The SEC Commissioners voted 3-2 to propose the MMF reforms. SEC Chairman Gary Gensler, who voted in favor of the proposal, has experience with the prior rounds of MMF reforms that the SEC adopted in 2010 and 2014 in response to the 2007-2008 financial crisis. As then-Chair of the CFTC, Gensler served as a member of FSOC, which was established by Congress in 2010 to identify risks to the United States’ financial stability. Following the 2010 reforms, while the SEC was considering the potential for additional measures, FSOC explored resiliency issues around MMFs and solicited and received public comments on various proposed recommendations for structural MMF reforms.

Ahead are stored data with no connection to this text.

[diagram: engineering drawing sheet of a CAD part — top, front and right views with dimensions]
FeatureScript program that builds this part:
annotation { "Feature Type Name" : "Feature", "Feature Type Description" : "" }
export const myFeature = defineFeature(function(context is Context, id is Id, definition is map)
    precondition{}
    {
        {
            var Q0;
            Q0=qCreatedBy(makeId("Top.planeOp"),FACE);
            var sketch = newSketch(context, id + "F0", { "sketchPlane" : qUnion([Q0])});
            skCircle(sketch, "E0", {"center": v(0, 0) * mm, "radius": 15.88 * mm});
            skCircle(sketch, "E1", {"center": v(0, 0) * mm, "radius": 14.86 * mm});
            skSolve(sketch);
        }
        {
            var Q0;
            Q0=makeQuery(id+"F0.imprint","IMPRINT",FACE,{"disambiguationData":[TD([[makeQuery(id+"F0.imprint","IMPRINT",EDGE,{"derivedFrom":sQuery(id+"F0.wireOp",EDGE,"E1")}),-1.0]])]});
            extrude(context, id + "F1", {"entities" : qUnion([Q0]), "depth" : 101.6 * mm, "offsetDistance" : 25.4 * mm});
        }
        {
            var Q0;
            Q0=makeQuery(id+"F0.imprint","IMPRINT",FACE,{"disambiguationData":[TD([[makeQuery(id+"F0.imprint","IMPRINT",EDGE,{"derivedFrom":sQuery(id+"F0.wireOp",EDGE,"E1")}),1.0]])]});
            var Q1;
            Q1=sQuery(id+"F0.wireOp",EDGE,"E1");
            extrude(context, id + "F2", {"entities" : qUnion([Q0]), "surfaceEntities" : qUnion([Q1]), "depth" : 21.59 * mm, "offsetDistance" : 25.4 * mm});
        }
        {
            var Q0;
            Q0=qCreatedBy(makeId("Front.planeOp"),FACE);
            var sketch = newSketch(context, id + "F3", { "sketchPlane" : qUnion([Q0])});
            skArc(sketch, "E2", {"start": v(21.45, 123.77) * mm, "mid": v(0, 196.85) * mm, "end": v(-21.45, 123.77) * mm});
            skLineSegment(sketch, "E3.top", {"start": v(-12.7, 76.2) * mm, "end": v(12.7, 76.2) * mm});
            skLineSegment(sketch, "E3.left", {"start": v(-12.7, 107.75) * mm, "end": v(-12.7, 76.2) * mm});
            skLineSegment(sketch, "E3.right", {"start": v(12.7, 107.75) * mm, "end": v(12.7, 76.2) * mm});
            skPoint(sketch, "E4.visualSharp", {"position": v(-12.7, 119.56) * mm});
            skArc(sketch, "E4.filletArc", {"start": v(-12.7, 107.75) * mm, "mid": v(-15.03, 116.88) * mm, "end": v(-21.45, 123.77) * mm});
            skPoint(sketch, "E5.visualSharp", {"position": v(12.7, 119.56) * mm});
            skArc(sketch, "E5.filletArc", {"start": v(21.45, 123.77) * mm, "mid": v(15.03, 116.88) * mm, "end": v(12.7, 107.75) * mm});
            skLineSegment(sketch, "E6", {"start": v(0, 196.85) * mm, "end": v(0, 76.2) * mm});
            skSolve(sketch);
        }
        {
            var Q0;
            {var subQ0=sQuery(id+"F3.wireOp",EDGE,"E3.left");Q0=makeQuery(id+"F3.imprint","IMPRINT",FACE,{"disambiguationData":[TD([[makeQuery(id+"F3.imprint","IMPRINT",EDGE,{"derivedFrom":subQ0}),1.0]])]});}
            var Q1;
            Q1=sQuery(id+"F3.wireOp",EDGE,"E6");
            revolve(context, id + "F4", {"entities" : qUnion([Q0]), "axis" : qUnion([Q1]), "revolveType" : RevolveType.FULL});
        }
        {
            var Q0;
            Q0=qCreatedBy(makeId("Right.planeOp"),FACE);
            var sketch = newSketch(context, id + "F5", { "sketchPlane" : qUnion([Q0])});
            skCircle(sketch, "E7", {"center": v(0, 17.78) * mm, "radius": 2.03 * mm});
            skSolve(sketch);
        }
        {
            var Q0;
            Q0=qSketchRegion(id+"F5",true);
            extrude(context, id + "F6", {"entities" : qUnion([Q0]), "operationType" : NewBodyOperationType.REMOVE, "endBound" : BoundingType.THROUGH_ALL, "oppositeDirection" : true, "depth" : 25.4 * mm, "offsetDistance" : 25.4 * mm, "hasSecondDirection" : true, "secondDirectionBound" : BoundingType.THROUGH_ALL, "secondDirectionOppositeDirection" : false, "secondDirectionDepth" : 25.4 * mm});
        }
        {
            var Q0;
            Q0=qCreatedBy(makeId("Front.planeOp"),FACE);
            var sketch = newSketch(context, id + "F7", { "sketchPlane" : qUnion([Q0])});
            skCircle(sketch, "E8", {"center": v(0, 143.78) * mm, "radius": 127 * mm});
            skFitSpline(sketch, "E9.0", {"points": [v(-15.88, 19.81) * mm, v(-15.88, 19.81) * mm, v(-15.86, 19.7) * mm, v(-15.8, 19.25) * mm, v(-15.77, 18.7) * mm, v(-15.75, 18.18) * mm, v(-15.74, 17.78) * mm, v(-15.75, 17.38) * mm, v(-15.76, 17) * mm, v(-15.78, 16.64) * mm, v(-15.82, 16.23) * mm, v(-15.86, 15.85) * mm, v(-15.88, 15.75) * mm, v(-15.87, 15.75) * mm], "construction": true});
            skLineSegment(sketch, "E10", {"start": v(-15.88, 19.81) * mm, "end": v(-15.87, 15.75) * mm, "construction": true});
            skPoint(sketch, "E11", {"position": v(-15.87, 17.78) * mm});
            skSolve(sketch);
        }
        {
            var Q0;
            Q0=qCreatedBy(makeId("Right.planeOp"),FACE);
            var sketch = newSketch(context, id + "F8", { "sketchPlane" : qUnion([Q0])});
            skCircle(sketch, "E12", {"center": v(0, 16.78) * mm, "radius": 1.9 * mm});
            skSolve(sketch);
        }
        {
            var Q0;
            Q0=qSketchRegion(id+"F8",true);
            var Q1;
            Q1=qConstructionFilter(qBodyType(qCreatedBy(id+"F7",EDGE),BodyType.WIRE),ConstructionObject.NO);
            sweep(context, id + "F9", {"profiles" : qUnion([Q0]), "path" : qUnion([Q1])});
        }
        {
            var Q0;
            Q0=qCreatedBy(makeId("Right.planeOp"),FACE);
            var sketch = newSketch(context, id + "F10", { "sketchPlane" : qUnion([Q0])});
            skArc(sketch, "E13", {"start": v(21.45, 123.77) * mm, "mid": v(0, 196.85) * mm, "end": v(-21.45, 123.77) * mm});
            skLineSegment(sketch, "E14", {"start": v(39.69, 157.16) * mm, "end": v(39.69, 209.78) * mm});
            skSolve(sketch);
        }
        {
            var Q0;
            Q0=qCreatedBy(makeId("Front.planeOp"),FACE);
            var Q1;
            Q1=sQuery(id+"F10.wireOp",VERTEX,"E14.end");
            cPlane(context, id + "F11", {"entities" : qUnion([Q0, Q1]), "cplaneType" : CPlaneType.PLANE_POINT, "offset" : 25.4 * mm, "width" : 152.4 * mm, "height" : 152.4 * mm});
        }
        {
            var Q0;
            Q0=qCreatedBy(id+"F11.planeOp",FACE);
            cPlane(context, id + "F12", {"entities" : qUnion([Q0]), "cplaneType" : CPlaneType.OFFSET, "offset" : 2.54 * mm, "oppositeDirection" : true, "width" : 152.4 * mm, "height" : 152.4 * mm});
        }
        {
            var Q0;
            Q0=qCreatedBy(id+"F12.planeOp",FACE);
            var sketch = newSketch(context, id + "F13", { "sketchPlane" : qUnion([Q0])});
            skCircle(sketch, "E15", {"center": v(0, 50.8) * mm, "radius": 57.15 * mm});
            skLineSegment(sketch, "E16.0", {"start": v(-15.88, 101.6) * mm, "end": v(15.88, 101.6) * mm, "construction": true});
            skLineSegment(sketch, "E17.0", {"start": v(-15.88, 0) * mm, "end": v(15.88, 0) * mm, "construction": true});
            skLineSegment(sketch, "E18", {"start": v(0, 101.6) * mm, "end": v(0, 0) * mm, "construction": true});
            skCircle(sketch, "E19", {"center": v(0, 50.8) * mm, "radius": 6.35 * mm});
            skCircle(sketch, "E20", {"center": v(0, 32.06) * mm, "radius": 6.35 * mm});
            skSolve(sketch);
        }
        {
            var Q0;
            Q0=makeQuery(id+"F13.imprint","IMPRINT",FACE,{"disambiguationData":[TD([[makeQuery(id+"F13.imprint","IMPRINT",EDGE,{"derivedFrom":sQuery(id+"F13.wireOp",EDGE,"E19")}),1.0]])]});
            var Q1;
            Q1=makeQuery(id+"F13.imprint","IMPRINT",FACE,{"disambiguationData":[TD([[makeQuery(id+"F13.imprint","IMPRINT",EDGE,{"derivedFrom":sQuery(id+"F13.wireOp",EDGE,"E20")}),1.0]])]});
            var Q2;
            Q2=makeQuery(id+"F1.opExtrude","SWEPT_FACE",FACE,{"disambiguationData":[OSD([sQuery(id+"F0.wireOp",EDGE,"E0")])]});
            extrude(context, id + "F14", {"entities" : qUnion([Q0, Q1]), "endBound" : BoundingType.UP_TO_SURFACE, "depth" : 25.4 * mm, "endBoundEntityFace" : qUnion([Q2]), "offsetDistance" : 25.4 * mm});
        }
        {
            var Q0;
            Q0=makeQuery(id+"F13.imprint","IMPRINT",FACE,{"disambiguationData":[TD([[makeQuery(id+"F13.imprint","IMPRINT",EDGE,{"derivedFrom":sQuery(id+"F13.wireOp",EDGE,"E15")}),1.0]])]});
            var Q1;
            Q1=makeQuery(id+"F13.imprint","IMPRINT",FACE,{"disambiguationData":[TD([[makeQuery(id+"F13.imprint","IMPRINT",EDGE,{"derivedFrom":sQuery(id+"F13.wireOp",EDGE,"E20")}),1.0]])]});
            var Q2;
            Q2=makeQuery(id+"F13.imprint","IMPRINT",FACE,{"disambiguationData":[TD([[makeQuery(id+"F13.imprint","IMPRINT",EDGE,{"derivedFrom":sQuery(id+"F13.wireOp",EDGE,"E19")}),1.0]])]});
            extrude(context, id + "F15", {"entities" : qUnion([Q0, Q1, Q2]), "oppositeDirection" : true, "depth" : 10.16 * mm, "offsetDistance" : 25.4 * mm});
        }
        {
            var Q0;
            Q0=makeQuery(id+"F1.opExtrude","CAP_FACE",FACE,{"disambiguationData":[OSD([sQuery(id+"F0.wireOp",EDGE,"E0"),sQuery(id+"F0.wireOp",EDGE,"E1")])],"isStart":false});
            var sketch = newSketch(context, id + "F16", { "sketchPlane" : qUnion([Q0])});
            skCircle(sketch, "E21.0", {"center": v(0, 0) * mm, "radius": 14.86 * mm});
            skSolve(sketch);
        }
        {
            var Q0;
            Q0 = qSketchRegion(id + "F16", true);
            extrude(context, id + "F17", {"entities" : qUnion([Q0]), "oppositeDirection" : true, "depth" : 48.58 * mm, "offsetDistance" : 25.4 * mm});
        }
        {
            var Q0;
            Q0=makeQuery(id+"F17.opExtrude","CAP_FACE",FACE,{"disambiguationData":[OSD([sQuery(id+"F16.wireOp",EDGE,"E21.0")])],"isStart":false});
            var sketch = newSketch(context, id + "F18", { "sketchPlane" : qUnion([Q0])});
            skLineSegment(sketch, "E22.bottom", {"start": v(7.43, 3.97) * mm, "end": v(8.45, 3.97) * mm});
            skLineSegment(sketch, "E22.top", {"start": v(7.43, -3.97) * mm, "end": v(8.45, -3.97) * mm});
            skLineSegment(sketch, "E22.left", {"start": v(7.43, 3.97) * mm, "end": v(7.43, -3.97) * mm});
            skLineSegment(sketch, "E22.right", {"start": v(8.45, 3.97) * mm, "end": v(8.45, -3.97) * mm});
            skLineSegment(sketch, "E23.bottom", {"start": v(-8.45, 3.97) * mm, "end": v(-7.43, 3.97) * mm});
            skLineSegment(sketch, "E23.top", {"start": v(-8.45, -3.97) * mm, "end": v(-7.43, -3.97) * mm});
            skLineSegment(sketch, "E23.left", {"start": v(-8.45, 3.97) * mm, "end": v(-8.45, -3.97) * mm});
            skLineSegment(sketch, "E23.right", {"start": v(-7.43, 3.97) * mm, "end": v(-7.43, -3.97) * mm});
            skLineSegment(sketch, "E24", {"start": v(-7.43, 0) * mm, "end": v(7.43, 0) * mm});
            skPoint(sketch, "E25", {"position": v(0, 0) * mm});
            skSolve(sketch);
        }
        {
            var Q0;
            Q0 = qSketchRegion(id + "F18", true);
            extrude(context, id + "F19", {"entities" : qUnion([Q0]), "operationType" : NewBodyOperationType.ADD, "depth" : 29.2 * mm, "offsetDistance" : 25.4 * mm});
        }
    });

In their public remarks, the two SEC Commissioners who dissented in the vote (Commissioners Hester Peirce and Elad Roisman) cited concerns that the proposed reforms would be “too much regulatory prescription” and a “one-size-fits-all” approach in certain respects and questioned whether it would be more prudent to propose a more “principles-based” approach that allows MMFs to decide for themselves the best approach (or combination of approaches) to increase MMF resilience, which could include, for example, the use of swing pricing, liquidity fees and gates and/or other ways to reward non-redeeming shareholders. In dissenting, Peirce and Roisman generally observed that investors have different needs for liquidity and different risk tolerances and that the heterogeneity resulting from a more principles-based approach could allow for more investor choice in the market. Peirce also highlighted that commenters have pointed to real operational difficulties and complexities associated with swing pricing, and she questioned whether swing pricing’s effect on an institutional prime or institutional tax-exempt MMFs’ NAV would be large enough to move the needle on an investor’s decision to redeem. She also stated that the proposal, if finalized in its current form, “likely would continue the trend of driving more money into government funds.”